Go public to refute China over OBOR

India's objections relating to sovereignty concerns has simply been glossed over by China.

Update: 2017-05-15 18:38 GMT
Pakistan Prime Minister Nawaz Sharif, left, shakes hands with Chinese President Xi Jinping ahead of the Belt and Road Forum in Beijing. (Photo: AP)

India acted in an appropriately correct manner in boycotting the two-day Belt Road Forum conference in Beijing, attended by 29 nations, including the United States and Russia, that began on Sunday. China’s awkwardly-named “One Belt One Road” policy for making deep inroads in the economic and political sphere in Africa, large swathes of Asia and Europe, is its most ambitious foreign policy initiative since the founding of the People’s Republic in 1949.

The policy is helmed personally by President Xi Jinping, who in Chinese iconography has officially passed into the realm of the greats, alongside Mao Zedong and Deng Xiaoping. As such, and given the scale and scope of OBOR — Beijing has pledged $100 billion to it over an undefined timespan — it was expected China would take on board the sovereignty and key political concerns of its neighbours in conceiving and executing the But this was not the case.

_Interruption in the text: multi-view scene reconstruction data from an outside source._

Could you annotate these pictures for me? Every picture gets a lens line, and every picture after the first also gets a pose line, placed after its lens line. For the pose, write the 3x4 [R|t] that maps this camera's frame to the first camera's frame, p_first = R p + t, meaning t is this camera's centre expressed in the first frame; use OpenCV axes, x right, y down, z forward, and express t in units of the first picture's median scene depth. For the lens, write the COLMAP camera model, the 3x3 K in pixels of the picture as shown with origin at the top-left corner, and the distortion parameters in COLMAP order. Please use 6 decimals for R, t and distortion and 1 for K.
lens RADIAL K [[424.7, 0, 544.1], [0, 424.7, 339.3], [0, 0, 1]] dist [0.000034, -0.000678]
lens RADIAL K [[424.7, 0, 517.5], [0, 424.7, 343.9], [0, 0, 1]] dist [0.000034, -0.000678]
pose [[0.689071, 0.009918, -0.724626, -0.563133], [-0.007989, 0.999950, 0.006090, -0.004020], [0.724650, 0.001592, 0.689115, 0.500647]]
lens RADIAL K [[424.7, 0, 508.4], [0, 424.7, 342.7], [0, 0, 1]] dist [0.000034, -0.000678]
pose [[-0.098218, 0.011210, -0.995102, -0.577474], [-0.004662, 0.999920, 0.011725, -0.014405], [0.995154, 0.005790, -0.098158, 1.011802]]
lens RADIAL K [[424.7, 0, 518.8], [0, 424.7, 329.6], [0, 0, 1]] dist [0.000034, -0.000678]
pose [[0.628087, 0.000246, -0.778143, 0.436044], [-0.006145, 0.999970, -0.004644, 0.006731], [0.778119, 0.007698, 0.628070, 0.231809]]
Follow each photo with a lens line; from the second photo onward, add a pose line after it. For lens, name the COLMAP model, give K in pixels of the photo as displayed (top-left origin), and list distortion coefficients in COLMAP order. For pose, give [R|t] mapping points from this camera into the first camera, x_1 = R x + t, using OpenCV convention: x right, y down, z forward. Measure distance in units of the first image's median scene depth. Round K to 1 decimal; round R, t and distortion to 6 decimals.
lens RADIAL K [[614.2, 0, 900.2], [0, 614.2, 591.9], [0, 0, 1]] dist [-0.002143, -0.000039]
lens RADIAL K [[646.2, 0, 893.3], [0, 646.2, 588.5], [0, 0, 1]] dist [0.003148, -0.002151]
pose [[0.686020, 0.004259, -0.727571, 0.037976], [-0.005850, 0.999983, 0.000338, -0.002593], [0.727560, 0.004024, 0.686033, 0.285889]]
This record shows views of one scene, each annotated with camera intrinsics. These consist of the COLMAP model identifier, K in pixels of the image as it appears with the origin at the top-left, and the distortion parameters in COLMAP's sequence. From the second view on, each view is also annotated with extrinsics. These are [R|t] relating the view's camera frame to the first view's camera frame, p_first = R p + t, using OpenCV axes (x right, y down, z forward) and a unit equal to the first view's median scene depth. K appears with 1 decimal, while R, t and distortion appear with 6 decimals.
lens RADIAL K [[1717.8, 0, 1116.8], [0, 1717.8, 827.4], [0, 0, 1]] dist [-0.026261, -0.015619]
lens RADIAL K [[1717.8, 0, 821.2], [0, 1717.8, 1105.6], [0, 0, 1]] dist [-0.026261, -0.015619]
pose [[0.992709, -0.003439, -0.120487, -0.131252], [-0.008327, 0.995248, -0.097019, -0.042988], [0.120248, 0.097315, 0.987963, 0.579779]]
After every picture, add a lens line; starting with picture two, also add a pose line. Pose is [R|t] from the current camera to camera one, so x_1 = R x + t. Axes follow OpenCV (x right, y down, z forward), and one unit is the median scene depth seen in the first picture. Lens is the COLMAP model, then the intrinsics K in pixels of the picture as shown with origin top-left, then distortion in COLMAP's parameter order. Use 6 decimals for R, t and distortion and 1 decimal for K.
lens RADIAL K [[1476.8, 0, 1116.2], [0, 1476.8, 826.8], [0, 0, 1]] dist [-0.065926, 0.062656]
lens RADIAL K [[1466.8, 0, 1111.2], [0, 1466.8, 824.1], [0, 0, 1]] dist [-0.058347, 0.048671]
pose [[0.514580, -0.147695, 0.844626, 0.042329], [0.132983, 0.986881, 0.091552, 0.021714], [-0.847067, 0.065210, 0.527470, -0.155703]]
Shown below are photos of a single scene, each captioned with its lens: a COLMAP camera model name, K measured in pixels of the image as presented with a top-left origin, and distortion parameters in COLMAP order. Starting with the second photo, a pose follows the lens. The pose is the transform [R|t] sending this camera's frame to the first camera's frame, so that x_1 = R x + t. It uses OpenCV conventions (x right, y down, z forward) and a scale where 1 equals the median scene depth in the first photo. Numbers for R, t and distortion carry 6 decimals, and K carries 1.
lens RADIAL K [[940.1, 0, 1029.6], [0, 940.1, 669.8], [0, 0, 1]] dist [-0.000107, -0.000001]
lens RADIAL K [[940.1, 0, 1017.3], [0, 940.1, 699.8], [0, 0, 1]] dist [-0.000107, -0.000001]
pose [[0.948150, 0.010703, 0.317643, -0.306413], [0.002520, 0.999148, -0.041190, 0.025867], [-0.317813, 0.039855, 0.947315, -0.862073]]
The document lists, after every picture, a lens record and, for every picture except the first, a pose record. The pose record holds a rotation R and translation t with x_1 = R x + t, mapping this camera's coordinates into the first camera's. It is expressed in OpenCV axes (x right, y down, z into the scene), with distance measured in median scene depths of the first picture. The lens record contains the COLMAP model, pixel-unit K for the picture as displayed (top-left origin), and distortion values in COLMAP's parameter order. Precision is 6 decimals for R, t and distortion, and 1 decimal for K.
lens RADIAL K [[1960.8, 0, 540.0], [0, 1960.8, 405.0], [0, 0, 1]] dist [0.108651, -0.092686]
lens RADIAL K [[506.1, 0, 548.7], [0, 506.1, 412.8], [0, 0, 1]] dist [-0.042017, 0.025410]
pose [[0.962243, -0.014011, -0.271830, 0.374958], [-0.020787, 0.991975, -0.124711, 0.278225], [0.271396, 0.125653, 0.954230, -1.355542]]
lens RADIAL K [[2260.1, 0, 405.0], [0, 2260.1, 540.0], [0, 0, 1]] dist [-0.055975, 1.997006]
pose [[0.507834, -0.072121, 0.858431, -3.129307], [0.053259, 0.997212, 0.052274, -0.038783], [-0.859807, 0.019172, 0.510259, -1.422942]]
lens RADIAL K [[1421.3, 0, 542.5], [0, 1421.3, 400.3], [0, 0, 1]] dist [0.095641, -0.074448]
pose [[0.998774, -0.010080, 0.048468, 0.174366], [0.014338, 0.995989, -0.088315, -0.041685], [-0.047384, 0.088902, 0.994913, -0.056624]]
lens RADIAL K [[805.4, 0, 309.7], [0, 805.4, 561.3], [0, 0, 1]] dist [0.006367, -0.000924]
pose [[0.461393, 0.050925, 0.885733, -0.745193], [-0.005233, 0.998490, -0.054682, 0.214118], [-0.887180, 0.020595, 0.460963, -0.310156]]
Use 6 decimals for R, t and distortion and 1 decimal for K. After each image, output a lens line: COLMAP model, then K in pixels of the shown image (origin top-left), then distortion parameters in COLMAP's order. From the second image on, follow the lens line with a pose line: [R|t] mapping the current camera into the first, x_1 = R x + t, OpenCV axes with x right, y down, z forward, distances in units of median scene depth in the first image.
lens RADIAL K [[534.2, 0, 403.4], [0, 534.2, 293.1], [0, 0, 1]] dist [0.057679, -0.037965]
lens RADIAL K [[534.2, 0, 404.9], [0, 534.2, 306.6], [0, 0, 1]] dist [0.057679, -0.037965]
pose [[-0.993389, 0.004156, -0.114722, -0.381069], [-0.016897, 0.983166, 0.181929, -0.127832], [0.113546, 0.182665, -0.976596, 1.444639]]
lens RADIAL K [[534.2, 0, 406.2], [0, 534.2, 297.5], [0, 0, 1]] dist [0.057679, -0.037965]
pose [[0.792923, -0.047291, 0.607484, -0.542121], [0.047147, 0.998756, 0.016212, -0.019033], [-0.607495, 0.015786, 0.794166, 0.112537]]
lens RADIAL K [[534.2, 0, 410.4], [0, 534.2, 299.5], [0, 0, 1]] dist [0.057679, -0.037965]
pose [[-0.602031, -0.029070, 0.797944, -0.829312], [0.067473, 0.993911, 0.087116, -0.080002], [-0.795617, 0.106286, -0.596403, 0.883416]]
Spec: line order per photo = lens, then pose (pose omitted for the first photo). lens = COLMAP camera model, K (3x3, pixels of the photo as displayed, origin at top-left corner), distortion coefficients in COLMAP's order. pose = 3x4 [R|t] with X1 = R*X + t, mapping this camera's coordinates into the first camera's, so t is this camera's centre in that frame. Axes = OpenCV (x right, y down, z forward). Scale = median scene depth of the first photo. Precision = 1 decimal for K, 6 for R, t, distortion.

The China-Pakistan Economic Corridor (CPEC), the high-profile segment of OBOR from Kashgar in China’s Xinjiang province to Gwadar port in Balochistan, passes through Pakistan-occuped Kashmir, which is Indian territory captured by Pakistan in 1947. India’s objections relating to sovereignty concerns has simply been glossed over by China.

There is poetic justice in the fact that the day the Beijing conference opened, public protests erupted in PoK’s Gilgit-Baltistan region. Demonstrators called the highway being built under CPEC the “road to ghulami” (road to slavery). They also said China entered the region “illegally” with Pakistan’s help.

Also, in funding the Daimer-Bhasha dam, the World Bank, Asian Development Bank and Aga Khan Foundation had insisted a no-objection certificate be got from India, but China has had no such compunctions and its National Energy Administration has come forward with the financing.

It is a pity that the government has not brought the above facts to the public domain. New Delhi should have campaigned on these and other aspects that have a bearing on sovereignty. But all it did was to keep on hold until the last minute its decision on whether to participate in the OBOR conference or not.

It would have been appropriate for the government to explain to the public and all concerned that India’s reservations to OBOR aren’t linked to matters connected with transportation and infrastructure connectivity in the region and beyond, but to sensitive political and sovereignty concerns.

It is for India to ponder how its claim on PoK will fare once the Chinese are ensconced in PoK with their road, dams and power projects, as well as military forces that would necessarily be present to guard the newly-created assets. The implications of this close cooperation between China and Pakistan against Indian interests are, however, yet to be properly understood in the country.